15% suffer from mental disorders at some point in their lives. Of course, the cause is not always work-related stress. According to data from the National Institute of Public Health and Analysis, anxiety, depression, phobias, and addiction to alcohol or drugs are among the mental disorders common in our country. The media also contribute to an unhealthy mental environment. "This is because the media is constantly pouring out bad news," says Dr.
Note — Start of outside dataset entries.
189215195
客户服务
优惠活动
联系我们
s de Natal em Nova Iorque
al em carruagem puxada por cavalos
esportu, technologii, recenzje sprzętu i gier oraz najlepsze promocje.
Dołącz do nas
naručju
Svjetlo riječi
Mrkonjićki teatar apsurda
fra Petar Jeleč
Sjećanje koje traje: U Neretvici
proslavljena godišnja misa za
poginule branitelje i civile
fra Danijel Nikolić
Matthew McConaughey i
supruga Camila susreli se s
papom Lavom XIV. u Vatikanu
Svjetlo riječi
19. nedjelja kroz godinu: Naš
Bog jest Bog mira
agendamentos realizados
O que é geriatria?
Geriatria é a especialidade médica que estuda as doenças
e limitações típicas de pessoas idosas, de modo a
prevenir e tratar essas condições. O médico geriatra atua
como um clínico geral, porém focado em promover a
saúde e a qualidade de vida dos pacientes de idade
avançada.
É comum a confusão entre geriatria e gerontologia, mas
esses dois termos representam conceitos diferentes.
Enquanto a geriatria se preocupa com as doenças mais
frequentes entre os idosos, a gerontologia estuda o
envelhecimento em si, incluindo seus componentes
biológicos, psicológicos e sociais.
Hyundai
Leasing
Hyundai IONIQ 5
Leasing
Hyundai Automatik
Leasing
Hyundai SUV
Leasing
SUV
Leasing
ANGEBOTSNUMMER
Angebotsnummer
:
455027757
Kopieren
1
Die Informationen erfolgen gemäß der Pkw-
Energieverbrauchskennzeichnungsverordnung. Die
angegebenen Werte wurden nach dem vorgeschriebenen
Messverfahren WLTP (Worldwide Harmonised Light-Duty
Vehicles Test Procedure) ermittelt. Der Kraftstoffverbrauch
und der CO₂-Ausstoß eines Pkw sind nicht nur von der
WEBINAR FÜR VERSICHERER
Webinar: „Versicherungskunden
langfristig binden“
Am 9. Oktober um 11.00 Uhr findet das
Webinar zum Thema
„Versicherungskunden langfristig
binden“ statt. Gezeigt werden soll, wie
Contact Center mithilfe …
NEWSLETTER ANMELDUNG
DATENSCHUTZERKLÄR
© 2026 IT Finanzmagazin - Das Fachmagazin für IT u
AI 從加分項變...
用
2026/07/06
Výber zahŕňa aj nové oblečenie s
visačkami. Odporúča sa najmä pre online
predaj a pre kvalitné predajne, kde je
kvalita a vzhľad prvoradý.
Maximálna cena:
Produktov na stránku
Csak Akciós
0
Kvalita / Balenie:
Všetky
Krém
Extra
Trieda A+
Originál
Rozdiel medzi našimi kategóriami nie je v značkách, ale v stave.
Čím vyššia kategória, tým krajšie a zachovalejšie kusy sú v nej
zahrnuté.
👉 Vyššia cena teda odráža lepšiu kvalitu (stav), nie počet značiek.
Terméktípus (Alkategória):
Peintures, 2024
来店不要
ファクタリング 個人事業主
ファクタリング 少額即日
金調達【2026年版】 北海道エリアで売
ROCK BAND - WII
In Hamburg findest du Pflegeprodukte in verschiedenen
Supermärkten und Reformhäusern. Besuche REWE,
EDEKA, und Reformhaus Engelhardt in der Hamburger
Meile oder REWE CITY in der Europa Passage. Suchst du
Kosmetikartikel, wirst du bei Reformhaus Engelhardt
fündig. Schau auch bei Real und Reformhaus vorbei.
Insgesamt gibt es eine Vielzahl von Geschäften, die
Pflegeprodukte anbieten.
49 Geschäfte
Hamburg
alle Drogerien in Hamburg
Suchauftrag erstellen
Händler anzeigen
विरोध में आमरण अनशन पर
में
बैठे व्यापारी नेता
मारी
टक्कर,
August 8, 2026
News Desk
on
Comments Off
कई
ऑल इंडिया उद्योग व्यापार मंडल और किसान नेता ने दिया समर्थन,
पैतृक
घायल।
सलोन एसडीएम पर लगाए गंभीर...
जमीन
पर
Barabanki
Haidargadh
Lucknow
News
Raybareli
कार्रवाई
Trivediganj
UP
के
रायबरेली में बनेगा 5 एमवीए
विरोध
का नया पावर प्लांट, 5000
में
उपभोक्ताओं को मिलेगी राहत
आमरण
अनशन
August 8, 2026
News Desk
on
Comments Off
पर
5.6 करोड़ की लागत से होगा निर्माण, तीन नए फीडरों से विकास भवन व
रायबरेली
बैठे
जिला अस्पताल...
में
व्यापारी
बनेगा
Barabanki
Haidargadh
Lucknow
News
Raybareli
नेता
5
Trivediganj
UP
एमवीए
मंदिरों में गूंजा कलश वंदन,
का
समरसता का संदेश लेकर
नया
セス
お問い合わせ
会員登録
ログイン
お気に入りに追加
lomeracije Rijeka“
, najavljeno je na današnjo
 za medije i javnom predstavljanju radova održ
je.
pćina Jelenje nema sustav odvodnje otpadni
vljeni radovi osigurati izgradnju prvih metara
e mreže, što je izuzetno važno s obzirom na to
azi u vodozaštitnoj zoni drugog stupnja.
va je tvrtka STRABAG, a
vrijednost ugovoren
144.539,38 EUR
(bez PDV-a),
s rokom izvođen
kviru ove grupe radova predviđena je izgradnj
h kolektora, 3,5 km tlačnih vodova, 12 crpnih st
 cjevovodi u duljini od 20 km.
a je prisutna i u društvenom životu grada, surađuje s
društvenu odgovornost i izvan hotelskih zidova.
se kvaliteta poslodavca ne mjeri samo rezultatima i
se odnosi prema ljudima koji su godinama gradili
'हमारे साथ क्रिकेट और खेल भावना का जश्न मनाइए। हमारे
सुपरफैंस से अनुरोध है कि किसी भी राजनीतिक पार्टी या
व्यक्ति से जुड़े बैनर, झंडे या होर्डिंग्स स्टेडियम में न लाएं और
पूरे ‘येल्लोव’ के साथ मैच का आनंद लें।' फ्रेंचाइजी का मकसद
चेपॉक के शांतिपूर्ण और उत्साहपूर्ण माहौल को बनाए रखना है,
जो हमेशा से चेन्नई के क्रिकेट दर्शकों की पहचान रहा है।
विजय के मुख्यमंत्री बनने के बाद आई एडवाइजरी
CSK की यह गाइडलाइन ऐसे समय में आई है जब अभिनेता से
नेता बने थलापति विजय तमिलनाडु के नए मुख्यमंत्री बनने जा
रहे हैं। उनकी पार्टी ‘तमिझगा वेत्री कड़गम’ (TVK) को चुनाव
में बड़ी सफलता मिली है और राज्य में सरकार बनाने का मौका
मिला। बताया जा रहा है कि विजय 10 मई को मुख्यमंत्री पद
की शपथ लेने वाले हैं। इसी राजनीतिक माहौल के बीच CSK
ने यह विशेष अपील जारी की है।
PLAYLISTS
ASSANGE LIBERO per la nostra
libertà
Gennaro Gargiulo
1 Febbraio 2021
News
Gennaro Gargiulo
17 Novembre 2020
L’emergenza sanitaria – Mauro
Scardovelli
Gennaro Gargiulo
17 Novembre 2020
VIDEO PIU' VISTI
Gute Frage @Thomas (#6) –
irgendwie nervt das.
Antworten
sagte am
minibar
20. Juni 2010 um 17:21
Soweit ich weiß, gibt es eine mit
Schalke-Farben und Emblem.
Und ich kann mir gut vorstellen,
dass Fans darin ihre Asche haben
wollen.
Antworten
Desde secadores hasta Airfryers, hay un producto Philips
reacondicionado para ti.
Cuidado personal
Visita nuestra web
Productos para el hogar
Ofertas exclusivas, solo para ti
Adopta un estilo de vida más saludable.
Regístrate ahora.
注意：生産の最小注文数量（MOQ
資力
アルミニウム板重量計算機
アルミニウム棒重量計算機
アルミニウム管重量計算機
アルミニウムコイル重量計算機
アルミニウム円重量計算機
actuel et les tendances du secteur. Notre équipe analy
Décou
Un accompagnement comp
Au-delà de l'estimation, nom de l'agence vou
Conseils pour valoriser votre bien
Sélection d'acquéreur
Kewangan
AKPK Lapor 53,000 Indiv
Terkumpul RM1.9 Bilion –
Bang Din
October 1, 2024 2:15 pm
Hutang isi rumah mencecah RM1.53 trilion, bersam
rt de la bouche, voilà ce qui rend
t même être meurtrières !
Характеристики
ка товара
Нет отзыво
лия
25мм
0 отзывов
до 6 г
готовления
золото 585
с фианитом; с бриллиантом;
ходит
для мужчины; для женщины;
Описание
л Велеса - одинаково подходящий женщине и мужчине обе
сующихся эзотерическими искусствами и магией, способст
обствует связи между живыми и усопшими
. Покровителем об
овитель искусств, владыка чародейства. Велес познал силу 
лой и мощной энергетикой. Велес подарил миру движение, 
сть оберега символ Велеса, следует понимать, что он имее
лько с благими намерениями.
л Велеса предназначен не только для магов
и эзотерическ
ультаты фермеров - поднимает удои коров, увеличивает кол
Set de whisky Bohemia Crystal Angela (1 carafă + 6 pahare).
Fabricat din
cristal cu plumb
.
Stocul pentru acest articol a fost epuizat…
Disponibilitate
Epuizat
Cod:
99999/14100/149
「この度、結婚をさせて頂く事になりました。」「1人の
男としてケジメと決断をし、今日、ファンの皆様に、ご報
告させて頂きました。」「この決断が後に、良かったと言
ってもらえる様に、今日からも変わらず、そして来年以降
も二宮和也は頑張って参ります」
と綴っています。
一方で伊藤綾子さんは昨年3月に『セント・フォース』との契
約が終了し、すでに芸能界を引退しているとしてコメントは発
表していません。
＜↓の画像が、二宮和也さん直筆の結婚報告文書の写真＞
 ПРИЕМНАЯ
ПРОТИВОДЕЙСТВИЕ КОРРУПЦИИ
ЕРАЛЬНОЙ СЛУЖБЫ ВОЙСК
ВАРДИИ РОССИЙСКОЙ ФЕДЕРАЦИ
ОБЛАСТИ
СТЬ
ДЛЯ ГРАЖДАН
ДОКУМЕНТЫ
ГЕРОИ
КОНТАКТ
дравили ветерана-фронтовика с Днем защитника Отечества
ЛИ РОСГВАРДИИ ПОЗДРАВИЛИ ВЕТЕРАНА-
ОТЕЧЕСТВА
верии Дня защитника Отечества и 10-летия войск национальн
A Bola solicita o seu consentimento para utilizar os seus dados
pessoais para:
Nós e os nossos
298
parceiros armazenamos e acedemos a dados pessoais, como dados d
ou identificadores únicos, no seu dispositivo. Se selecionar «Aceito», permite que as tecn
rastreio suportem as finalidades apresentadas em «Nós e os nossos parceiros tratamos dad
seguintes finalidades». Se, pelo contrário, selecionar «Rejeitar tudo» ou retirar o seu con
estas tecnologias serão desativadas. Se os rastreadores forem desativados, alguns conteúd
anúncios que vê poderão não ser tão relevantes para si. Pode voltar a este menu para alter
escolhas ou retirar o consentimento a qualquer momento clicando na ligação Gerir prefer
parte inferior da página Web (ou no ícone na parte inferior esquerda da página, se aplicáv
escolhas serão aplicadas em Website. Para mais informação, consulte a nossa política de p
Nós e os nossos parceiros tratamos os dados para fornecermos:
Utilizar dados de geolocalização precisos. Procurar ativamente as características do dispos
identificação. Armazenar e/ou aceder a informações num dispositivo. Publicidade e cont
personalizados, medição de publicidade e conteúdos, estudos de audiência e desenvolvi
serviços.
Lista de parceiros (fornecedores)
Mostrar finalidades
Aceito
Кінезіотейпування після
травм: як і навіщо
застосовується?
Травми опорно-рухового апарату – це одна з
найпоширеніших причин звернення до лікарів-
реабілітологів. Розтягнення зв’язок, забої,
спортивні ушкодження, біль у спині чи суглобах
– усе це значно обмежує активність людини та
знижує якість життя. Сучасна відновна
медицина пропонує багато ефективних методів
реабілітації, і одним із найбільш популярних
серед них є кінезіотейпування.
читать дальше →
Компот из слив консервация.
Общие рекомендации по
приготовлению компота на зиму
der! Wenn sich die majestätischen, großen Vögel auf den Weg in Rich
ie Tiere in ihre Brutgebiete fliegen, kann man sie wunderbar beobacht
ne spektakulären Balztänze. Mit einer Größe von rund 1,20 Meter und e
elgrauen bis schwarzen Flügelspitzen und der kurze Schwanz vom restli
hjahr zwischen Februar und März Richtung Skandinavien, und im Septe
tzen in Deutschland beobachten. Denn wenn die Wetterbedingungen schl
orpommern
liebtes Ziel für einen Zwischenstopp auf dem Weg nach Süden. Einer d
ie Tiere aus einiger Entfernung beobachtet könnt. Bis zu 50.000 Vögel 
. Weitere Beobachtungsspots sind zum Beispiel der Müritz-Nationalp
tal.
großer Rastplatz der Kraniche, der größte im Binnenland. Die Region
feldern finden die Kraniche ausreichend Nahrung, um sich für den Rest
Galabova. "Most people watch TV for information, and TV journalists themselves recognize that bad news 'sells' best and put it first. You can see how the news starts: murders, serious road accidents, burglaries, problems of all kinds. All this is extremely harmful to our mental health." She points out that mental health does not deteriorate overnight. Disorders appear gradually over time as a result of an accumulation of problems. You suppress them for a while, then it breaks down, and the first symptoms appear sweating, shortness of breath, increased blood pressure, etc. At this stage, it is good to consult a specialist. Bulgarians are shy and refuse to admit that they need professional help in such circumstances. The problem is also financial because the National Health Insurance Fund does not reimburse psychotherapy costs. In the end, anxiety disorders go untreated, which can have serious consequences.